Stars act like element factories. Over billions of years, they fuse hydrogen and helium into heavier elements, and when they explode or die, those elements scatter into space and eventually become part of planets, rocks, and living things.

Students use a math rule discovered by Johannes Kepler to predict how fast a planet or moon moves along its orbit and how long its trip around the sun takes.

Students compare the ages of ocean-floor rocks and continental rocks, then use plate tectonics to explain why. Oceanic crust sinks back into the Earth at plate boundaries and gets replaced; continental crust stays on the surface far longer.

Students use rock samples, meteorites, and the surfaces of other planets as evidence to piece together how Earth formed and what its earliest history looked like.

Students build a diagram or model showing how volcanoes, earthquakes, and erosion slowly shape continents and the ocean floor. Some changes take seconds; others take millions of years.

Reading real Earth data, students explain how one change on the surface, like a volcanic eruption or a flood, sets off changes in the atmosphere, ocean, or living things nearby.

Students build a model showing how heat from Earth's core drives slow loops of melted rock through the mantle. Those loops move material from deep inside Earth toward the surface and back down again.

Students use diagrams or simulations to show how changes in the energy entering or leaving Earth, such as more sunlight absorbed or more heat trapped, shift the climate over time.

Students design and run experiments to see how water shapes the ground around us, testing how it moves, soaks into soil, or wears down rock and other Earth materials.

Students build a model using real numbers to track how carbon moves between the ocean, air, rocks, and living things. The goal is to show how much carbon shifts between each part of Earth's system and why that movement matters.

Students build a written argument, using fossil and rock evidence, explaining how Earth's oceans, atmosphere, and land shaped living things over time while living things changed Earth in return.

Students look at real evidence, such as maps, data, and historical records, to explain how resource supplies, natural disasters, and shifting weather patterns have shaped where and how people live and work.

Students compare real proposals for mining or energy production, weighing what each option costs society, the environment, and local economies against what it delivers.

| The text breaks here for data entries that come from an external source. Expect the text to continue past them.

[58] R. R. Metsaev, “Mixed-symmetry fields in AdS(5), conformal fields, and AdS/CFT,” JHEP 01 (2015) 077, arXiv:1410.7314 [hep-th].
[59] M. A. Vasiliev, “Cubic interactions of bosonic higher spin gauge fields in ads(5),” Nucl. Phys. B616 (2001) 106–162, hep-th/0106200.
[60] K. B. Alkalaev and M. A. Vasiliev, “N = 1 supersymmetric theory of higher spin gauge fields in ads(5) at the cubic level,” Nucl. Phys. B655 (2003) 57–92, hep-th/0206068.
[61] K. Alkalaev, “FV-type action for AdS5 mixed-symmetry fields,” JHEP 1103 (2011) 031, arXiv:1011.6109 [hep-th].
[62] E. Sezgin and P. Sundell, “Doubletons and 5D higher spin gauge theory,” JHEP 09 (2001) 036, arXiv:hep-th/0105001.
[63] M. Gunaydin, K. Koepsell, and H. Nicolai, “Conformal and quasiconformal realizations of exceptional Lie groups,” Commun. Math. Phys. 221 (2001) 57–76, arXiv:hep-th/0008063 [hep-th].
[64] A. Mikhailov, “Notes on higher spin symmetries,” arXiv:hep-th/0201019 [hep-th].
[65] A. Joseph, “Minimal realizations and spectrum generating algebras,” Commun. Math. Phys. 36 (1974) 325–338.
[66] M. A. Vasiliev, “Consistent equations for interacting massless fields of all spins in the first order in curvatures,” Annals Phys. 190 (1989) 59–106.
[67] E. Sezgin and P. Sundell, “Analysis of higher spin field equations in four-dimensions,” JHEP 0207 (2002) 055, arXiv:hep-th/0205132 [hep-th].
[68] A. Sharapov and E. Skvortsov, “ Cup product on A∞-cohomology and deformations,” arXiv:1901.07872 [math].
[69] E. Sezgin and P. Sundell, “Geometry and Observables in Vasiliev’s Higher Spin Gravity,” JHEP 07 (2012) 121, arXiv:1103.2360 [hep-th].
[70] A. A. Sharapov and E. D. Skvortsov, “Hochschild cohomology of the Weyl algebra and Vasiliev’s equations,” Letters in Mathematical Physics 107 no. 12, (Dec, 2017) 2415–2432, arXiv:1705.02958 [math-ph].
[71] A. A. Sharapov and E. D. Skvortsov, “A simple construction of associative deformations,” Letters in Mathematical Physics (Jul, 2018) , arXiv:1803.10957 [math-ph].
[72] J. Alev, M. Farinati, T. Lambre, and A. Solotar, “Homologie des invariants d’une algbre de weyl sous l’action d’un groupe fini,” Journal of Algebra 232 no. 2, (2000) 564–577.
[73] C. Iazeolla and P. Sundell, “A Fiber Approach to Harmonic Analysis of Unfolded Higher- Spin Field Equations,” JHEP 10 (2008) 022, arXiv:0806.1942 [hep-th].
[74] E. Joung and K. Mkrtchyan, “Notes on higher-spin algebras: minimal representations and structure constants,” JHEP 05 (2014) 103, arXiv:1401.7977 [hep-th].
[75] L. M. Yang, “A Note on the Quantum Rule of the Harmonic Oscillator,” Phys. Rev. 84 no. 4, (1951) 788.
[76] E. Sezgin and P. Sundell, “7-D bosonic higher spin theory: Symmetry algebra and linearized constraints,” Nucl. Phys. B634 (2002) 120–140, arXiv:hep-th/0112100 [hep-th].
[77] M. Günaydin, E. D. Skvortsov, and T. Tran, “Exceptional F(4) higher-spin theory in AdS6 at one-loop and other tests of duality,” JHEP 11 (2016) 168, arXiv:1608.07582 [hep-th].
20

The goal is to judge which solution makes the most sense given all three kinds of trade-offs.

Students build a computer simulation that shows how choices about natural resources, like water or land use, affect both human populations and the variety of species that share those resources.

Students look at a real-world design (a wetland filter, a wildlife corridor, a runoff barrier) and judge whether it actually reduces the damage humans caused. They may also suggest improvements to help the ecosystem recover and stay stable.

Students study real temperature records, ice core samples, and climate model outputs to predict how fast the climate is changing and what that means for sea levels, weather patterns, and ecosystems.

Students look at real examples of how farming, building, or burning fuel shifts the balance between land, water, and air, then predict what happens next. The effects can go either way, harmful or helpful.

Students pick a real-world problem (like clean water access or food waste) and spell out exactly what a good solution must do and what limits it must work within, using both numbers and plain descriptions.

Students take a messy real-world problem, like reducing food waste or improving water flow, and split it into smaller parts that are each solvable. Then they design solutions for each part.

Students pick the best solution to a real problem by weighing what matters most: cost, safety, how well it holds up, and how it affects people and the environment. Not every solution is perfect, so students explain which trade-offs are worth making.

Students run a computer simulation to test how a proposed solution to a real-world problem holds up when multiple requirements and trade-offs are in play. The simulation shows how changes in one part of a system ripple through the rest.